◆ **JOB**: Which of the lines in the data mention the string "Svizzeri"? List them all.

Source data
===============

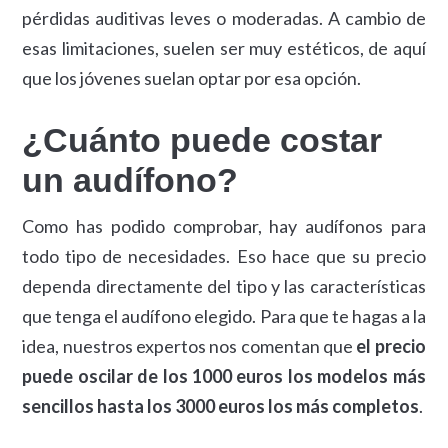
pérdidas auditivas leves o moderadas. A cambio de
esas limitaciones, suelen ser muy estéticos, de aquí
que los jóvenes suelan optar por esa opción.
¿Cuánto puede costar
un audífono?
Como has podido comprobar, hay audífonos para
todo tipo de necesidades. Eso hace que su precio
dependa directamente del tipo y las características
que tenga el audífono elegido. Para que te hagas a la
idea, nuestros expertos nos comentan que
el precio
puede oscilar de los 1000 euros los modelos más
sencillos hasta los 3000 euros los más completos
.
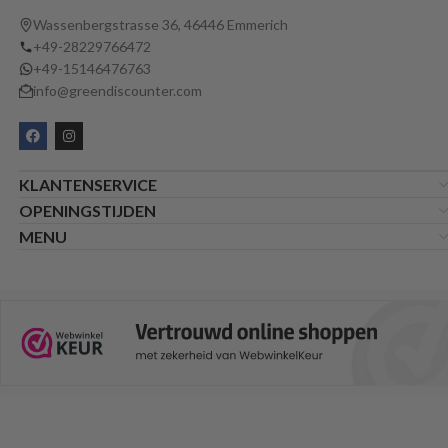
Wassenbergstrasse 36, 46446 Emmerich
+49-28229766472
+49-15146476763
info@greendiscounter.com
KLANTENSERVICE
OPENINGSTIJDEN
MENU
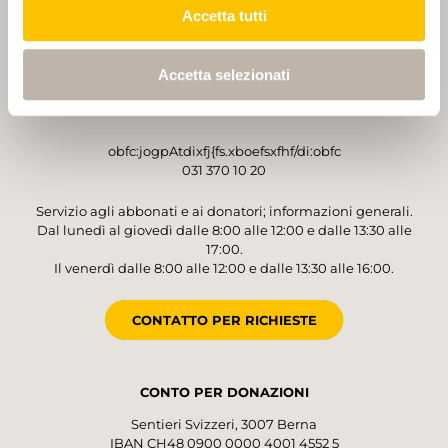
Accetta tutti
GESTORE
Sentieri Svizzeri
Accetta selezionati
Monbijoustrasse 61
3007 Berna
obfc:jogpAtdixfj{fs.xboefsxfhf/di:obfc
031 370 10 20
Servizio agli abbonati e ai donatori; informazioni generali.
Dal lunedì al giovedì dalle 8:00 alle 12:00 e dalle 13:30 alle
17:00.
Il venerdì dalle 8:00 alle 12:00 e dalle 13:30 alle 16:00.
CONTATTO PER RICHIESTE
CONTO PER DONAZIONI
Sentieri Svizzeri, 3007 Berna
IBAN CH48 0900 0000 4001 4552 5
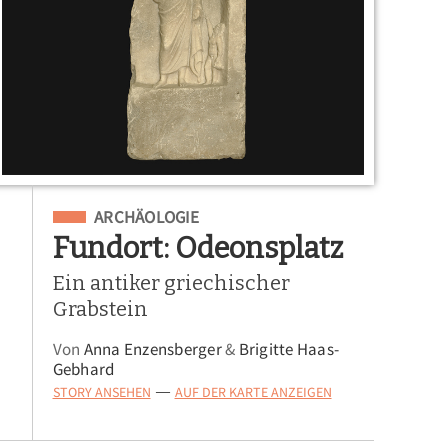
Eingeordnet unter
ARCHÄOLOGIE
Fundort: Odeonsplatz
Ein antiker griechischer
Grabstein
Von
Anna Enzensberger
&
Brigitte Haas-
Gebhard
STORY ANSEHEN
AUF DER KARTE ANZEIGEN
—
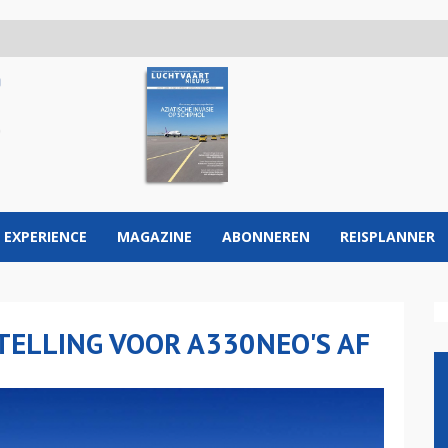
 EXPERIENCE
MAGAZINE
ABONNEREN
REISPLANNER
TELLING VOOR A330NEO'S AF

===============

◆ **WRITTEN ANSWER**:
Sentieri Svizzeri
Sentieri Svizzeri, 3007 Berna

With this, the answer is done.